En France, c'est en 2002, sous Jacques Chirac, que fut posée pour la première fois la question de l'apprentissage du français pour l'intégration des immigrants. Dès lors, on proposa aux nouveaux venus un contrat d'intégration qui offrait un apprentissage minimum de la langue et une sensibilisation au mode de vie. À l'époque, sur 100 000 étrangers arrivant légalement chaque année, 8000 seulement faisaient l'objet d'un soutien linguistique. Depuis 2006, un étranger admis pour la première fois au séjour en France et qui souhaite s'y établir doit signer un «contrat d'accueil et d'intégration» qui lui permet de recevoir entre 200 et 600 heures de cours de français plus une trentaine d'heures d'initiation aux spécificités de la société française. Comme le Royaume-Uni, la France fait pourtant partie des rares pays qui ont la chance d'accueillir une majorité d'immigrants qui parlent déjà leur langue. «Acquérir une langue, c'est aussi acquérir les valeurs du pays, dit Patrick Butor, directeur de la Direction de la population et des migrants. Ces cours dorénavant obligatoires permettent notamment de rejoindre des populations isolées, comme certaines femmes musulmanes ou analphabètes qui, autrement, n'apprendraient pas le français.»
La France n'a pas opté pour un arsenal répressif et les cours y demeurent gratuits. Mais, les immigrants qui n'ont pas une connaissance de base du français se verront dorénavant refuser la carte de séjour de dix ans, l'équivalent de la résidence permanente.
«Le multiculturalisme est mort»
Les changements radicaux survenus aux Pays-Bas et au Royaume-Uni ont amené de nombreux observateurs à conclure que les deux principaux piliers européens du multiculturalisme s'étaient effondrés. Dès 2006, l'ancien conseiller municipal travailliste proche de Tony Blair, Trevor Phillips, était catégorique: «Le multiculturalisme est mort!» Originaire de Guyana, Phillips dirige la commission britannique pour l'égalité et les droits humains.
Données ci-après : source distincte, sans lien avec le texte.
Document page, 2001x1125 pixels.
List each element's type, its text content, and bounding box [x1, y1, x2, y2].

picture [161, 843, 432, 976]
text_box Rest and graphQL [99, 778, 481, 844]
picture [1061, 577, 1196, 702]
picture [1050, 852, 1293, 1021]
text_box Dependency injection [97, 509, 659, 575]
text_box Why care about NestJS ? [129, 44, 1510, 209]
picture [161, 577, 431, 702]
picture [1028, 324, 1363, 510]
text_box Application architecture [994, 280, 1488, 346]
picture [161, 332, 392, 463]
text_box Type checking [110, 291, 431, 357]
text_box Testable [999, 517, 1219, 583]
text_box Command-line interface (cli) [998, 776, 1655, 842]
Il a pourtant longtemps défendu la politique officielle du multiculturalisme britannique.
Comme l'avait déjà noté le sociologue Rogers Brubaker, de l'Université de la Californie à Los Angeles, les années 80 et 90 ont été celles des idéologies «différentialistes» valorisant les «communautés culturelles» les plus diverses. Dès 2001, Brubaker notait pourtant un certain retour à une conception plus traditionnelle de l'intégration selon laquelle les immigrants ou leurs descendants ont pour vocation de s'assimiler à terme au groupe culturel majoritaire.
Avec les nouvelles politiques d'immigration européennes, «l'accent est mis sur ce que tous les citoyens doivent avoir de commun», écrivait récemment le politologue du CNRS Jean-Claude Monod. Les nouveaux programmes «insistent sur les devoirs comme réciproques des droits, sur la loyauté attendue en contrepartie de l'accueil», même si certains pays poussent cette conception à l'extrême en exigeant pratiquement que les immigrants s'intègrent avant même de fouler le sol du pays d'accueil. Par ailleurs, précise Monod, une certaine «accommodation pragmatique» de la diversité, notamment religieuse, s'est aussi produite dans les pays comme la France, qui n'ont jamais communié au multiculturalisme.
Bref, si l'assimilation est peut-être devenue un peu plus accueillante qu'autrefois, le multiculturalisme, lui, est à l'agonie.